# Car Alarms



## zimmer_kole (Jan 15, 2005)

Correct me if I am in the wrong section... but hey i'll give it a shot anyway... i'm kinda new on the whole car alarm scene... and since i'll be putting my subs in sometime soon in my 95 pathfinder, I should definately have one. I'm looking for reasonable price, but decent quality. I also would like the option of 2 way remotes (so you can know if your alarm is going off when you arent around your vehicle, but nothing tooooo fancy. I heard Viper is a good brand, but hey I know next to nothing about alarms... so... any models in particular I should look at?


----------



## SVLeonard85 (Oct 16, 2003)

Look at Compustar Alarms, IMO I think they are the best for the money and the highest quality alarm.


----------



## scrappy (Jun 30, 2002)

I like DEI alarms Clifford,Viper. They have ywo way remotes that let you klnow whats going on.
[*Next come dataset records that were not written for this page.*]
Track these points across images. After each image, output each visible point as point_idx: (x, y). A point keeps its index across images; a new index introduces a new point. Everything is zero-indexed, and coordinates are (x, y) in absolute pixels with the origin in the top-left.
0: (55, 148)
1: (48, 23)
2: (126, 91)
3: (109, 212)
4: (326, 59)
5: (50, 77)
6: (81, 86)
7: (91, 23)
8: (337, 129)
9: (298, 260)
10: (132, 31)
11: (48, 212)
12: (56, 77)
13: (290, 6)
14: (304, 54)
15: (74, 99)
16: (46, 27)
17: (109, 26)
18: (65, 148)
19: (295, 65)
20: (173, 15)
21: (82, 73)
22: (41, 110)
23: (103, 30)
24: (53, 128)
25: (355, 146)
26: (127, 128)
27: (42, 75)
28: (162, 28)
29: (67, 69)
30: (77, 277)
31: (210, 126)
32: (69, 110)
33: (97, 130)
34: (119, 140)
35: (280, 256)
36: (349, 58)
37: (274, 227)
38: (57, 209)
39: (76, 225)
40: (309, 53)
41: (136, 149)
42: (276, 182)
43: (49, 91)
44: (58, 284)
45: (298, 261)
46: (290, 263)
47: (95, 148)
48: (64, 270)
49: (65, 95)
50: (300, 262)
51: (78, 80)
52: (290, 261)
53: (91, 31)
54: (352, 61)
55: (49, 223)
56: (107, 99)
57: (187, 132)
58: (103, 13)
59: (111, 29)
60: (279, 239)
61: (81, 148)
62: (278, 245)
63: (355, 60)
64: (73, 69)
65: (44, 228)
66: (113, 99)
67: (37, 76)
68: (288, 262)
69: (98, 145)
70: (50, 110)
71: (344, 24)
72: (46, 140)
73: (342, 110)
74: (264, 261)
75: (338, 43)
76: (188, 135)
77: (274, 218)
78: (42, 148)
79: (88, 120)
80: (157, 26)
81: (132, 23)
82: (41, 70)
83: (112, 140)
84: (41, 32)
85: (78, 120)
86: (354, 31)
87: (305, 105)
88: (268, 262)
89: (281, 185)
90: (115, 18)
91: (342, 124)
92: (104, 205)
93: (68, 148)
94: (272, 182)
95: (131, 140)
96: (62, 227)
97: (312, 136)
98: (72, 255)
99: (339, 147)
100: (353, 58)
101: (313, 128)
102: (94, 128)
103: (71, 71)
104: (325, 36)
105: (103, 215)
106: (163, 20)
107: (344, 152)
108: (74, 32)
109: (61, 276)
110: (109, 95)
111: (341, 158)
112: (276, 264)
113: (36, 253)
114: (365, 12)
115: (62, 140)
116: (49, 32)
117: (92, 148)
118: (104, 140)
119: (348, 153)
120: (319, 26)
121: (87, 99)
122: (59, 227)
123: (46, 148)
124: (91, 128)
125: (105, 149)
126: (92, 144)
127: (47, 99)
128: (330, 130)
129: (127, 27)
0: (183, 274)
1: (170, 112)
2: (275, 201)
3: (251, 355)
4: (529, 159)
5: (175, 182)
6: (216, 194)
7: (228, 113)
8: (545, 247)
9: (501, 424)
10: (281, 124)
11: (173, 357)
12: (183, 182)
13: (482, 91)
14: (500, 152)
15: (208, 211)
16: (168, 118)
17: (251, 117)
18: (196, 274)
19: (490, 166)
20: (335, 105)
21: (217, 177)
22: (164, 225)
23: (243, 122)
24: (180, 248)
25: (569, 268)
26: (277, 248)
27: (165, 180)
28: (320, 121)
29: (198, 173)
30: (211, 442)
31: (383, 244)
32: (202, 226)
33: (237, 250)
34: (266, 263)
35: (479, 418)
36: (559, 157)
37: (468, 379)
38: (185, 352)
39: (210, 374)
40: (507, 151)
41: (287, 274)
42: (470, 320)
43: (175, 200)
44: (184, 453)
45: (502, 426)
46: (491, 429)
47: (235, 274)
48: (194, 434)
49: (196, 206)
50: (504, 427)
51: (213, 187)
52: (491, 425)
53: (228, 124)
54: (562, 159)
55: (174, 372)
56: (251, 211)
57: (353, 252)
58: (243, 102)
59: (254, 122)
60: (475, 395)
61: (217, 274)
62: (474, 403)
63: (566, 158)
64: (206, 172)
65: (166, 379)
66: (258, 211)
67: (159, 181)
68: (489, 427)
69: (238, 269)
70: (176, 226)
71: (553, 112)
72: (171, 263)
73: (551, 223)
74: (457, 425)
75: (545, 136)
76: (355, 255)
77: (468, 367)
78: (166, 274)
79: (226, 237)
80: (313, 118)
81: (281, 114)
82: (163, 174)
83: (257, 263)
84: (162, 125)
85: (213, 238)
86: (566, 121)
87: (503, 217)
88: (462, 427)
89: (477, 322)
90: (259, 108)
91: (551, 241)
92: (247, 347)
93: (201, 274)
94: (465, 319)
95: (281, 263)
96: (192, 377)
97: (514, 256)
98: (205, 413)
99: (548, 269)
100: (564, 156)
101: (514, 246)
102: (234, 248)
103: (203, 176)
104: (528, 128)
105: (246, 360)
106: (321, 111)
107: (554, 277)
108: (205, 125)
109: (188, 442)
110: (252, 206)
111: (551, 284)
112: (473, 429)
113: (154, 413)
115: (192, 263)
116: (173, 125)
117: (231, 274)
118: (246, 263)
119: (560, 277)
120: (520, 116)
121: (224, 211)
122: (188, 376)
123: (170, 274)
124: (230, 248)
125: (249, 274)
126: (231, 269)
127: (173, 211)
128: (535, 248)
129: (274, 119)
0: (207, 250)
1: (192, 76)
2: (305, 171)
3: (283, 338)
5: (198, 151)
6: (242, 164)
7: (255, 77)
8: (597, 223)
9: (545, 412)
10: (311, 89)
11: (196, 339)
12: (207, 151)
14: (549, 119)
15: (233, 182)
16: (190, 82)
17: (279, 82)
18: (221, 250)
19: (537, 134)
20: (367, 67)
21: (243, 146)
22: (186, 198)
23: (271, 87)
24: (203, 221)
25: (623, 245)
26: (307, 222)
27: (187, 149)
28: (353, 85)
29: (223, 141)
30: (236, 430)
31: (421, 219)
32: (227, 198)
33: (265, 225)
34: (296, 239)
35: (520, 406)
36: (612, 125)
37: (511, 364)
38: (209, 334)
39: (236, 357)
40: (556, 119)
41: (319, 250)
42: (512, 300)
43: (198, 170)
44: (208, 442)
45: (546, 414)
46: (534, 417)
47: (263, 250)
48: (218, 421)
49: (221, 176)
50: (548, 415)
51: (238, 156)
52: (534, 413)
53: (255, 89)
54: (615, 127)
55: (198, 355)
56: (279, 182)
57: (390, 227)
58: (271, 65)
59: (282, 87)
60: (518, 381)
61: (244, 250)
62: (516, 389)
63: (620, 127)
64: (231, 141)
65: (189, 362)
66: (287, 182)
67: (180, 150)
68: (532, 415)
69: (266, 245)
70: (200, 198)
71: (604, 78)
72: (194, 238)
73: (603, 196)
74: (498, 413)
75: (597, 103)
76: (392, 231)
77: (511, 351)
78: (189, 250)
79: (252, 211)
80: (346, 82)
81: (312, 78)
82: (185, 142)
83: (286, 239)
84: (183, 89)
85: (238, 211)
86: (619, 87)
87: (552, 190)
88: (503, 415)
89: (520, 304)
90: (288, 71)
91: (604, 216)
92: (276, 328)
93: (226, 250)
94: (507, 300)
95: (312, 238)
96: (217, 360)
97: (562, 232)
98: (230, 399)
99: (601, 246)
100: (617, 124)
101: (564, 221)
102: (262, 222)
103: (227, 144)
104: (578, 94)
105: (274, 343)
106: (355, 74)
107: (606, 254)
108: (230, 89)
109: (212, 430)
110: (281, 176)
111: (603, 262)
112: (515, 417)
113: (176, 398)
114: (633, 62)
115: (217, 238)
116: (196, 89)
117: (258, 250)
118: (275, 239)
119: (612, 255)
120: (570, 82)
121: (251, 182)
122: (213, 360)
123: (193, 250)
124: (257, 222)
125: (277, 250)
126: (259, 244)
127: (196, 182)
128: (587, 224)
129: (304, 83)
In my truck I have a clifford matrix 2 way alarm and in my car I have a viper alarm


----------



## TheMadCheshire (Dec 30, 2004)

I would go with DEI. Vipers are really good too, but all the shops around here sell them for more than other brands that are equaly good. Maybe its cause they are such a well known name.


----------



## Punkrocka436 (Jul 8, 2003)

Another vote for DEI...clifford or viper. Love my RS2.5X


----------



## Ninety-Nine SE-L (May 5, 2002)

DEI makes very good ones. Go for a viper. I bought mine and all the accessories on ebay. very good prices there.


----------



## chicknde (Apr 5, 2005)

Yet another vote for viper. My entire family has a viper alarm and remote start. Very good units never have any problems.


----------



## Bumpin (Feb 18, 2003)

Definitely DEI. I love all of their products. Not just their alarms.


----------



## zimmer_kole (Jan 15, 2005)

Thanks so much for your info guys... once school is out for the summer and i start working full time instead of part time, I'll be making a purchase... thanks for giving me some narrowed brands and somewhere to start!


----------